What is Time Machine?
Time Machine is a data backup feature introduced in Mac OS X 10.5 Leopard. Time Machine takes all of the files on your computer, and backs them up to an external hard drive. If your computer’s hard drive crashes, or you accidentally delete important files, you can recover the information with Time Machine. If you are interested in the details of this backup procedure, OZaC has written an article on how Time Machine works.
What you need
You need two things to take advantage of Time Machine:
- A Mac with Mac OS X 10.5 Leopard.
- An external hard drive.
Time Machine was introduced in Mac OS X 10.5 Leopard, and therefore is not present in Cheetah/Puma, Jaguar, Panther, nor Tiger. 10.5 Leopard is also the latest version of Mac OS X as of this writing.

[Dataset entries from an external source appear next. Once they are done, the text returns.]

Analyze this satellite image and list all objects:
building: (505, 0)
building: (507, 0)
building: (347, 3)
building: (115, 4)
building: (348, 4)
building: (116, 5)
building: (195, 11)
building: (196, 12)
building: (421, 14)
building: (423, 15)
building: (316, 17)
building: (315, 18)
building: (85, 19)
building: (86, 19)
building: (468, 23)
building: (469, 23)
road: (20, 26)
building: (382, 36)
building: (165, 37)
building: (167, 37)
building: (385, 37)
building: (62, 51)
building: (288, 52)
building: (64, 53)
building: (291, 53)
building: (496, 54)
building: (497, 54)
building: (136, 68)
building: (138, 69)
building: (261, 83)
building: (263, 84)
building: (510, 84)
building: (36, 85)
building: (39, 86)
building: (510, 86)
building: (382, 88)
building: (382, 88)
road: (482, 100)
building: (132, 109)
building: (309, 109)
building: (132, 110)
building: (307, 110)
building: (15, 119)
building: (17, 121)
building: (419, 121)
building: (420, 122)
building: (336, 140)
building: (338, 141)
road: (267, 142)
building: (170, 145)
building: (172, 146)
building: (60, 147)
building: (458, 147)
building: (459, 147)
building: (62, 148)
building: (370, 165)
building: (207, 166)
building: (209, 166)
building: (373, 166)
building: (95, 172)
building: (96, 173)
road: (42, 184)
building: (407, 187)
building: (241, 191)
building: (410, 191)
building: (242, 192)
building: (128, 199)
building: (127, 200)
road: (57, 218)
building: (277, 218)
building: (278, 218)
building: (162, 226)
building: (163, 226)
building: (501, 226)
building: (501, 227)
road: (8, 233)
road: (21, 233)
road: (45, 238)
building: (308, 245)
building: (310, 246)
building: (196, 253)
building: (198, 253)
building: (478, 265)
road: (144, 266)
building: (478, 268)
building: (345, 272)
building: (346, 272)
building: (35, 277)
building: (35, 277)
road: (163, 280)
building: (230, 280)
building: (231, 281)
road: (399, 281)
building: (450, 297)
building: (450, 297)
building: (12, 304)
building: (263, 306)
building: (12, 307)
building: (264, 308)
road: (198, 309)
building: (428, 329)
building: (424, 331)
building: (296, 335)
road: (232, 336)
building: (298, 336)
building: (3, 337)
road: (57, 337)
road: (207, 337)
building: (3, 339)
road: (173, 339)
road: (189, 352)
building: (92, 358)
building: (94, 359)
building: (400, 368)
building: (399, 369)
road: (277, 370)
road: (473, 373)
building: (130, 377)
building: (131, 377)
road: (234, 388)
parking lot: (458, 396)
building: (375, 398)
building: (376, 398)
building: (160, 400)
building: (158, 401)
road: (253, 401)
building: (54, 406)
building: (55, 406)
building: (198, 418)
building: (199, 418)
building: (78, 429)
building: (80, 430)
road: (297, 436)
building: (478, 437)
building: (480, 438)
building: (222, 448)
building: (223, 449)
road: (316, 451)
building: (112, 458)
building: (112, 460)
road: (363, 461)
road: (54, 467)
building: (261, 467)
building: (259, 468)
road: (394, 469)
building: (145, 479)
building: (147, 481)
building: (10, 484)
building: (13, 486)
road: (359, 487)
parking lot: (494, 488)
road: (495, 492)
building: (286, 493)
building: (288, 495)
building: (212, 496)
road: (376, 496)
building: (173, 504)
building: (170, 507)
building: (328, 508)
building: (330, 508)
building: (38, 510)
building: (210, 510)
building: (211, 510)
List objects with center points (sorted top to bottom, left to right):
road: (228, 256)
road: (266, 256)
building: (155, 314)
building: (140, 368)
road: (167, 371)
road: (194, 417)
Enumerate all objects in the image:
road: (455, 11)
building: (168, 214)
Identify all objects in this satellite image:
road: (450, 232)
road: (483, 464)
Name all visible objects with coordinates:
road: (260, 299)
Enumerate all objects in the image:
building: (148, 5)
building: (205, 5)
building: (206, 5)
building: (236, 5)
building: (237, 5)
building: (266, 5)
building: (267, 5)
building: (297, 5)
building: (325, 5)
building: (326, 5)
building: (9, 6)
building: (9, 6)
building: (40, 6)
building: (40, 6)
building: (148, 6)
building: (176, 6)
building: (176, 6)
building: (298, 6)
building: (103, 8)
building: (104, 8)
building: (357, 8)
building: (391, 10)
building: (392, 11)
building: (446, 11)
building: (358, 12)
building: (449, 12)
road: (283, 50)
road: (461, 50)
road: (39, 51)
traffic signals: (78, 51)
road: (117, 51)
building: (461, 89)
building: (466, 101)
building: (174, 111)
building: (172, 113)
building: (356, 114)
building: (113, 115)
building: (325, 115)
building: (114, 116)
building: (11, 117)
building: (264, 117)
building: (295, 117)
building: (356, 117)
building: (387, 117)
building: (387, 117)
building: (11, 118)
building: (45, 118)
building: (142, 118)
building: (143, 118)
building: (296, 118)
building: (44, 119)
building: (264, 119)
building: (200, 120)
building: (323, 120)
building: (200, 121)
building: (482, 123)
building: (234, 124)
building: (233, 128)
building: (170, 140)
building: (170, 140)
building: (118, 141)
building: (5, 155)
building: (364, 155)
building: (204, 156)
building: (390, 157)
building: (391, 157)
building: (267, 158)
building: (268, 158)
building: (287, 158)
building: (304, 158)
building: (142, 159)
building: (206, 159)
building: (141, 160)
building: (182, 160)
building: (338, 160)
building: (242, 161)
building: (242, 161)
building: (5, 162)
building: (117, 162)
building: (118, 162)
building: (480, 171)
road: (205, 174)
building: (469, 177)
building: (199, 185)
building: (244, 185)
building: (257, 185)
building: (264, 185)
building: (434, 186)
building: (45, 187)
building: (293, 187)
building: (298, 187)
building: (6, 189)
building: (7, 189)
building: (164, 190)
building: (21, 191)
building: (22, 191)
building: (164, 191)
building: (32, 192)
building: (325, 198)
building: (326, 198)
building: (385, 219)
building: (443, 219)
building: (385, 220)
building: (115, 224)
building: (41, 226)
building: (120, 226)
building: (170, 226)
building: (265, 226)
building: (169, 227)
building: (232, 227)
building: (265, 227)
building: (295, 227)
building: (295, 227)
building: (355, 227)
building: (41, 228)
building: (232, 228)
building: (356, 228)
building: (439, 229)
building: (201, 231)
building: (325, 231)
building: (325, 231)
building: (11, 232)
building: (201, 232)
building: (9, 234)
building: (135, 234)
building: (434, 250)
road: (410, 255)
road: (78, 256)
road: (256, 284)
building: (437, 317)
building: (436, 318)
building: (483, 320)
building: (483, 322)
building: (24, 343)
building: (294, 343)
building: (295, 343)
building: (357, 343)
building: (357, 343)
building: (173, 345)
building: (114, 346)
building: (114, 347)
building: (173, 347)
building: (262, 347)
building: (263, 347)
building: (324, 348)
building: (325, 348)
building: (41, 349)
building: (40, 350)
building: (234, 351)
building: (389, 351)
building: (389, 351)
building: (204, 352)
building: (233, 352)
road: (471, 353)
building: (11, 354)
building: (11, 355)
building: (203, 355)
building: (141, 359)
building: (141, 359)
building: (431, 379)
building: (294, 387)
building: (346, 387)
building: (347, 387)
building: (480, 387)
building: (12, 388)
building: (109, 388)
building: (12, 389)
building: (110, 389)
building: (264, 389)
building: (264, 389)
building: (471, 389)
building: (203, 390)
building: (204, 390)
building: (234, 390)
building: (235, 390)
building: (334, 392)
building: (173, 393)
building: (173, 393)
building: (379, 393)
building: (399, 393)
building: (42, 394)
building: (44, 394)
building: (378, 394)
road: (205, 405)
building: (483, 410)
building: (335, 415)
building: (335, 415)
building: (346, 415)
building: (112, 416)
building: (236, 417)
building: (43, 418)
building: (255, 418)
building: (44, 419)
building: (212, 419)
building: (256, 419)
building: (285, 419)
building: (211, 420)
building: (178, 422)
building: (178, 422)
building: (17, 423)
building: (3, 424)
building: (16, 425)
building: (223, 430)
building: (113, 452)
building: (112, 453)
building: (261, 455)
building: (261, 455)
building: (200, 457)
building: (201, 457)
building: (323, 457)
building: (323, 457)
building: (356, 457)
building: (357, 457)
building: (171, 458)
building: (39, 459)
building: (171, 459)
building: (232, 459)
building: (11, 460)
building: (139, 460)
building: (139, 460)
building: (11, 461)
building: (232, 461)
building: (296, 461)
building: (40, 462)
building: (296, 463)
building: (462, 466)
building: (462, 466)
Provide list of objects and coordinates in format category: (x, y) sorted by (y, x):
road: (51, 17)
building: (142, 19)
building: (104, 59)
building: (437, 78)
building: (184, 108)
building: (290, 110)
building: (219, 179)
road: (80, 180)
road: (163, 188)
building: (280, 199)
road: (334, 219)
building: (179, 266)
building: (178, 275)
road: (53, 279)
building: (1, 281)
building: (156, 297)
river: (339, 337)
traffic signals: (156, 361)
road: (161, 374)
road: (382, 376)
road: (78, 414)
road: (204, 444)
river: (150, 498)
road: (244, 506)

External hard drives are pretty cheap. You can find them at most local electronics or office supply stores, or you can pick one up at Amazon.com. Two of the most common names in external hard drives are Western Digital and Seagate — I use a 500 GB Western Digital MyBook
, and have also used a Seagate FreeAgent drive
.
How to set up Time Machine
Setting up Time Machine is as easy as plugging in your external hard drive. Really… just plug your external hard drive into your Mac. The Time Machine window will pop up — make sure Time Machine’s status is set to “On”, and select the external hard drive to use as your backup drive. You can do this by pressing the “Choose Backup Disk” button.
How backups work
Once Time Machine has been set up to work with your external hard drive, it will take care of everything on its own. Time Machine will silently create backups throughout the day. If you need to unplug the external drive — perhaps you are traveling with your laptop for the day — Time Machine will resume backups when you reconnect the drive later.
Time Machine makes incremental backups. This means that Time Machine remembers the changes you make to your files, and keeps backups of each version. If you suddenly realize that the edits you made to a document yesterday were wrong, you can use Time Machine to retrieve a version of that document from before those edits were made.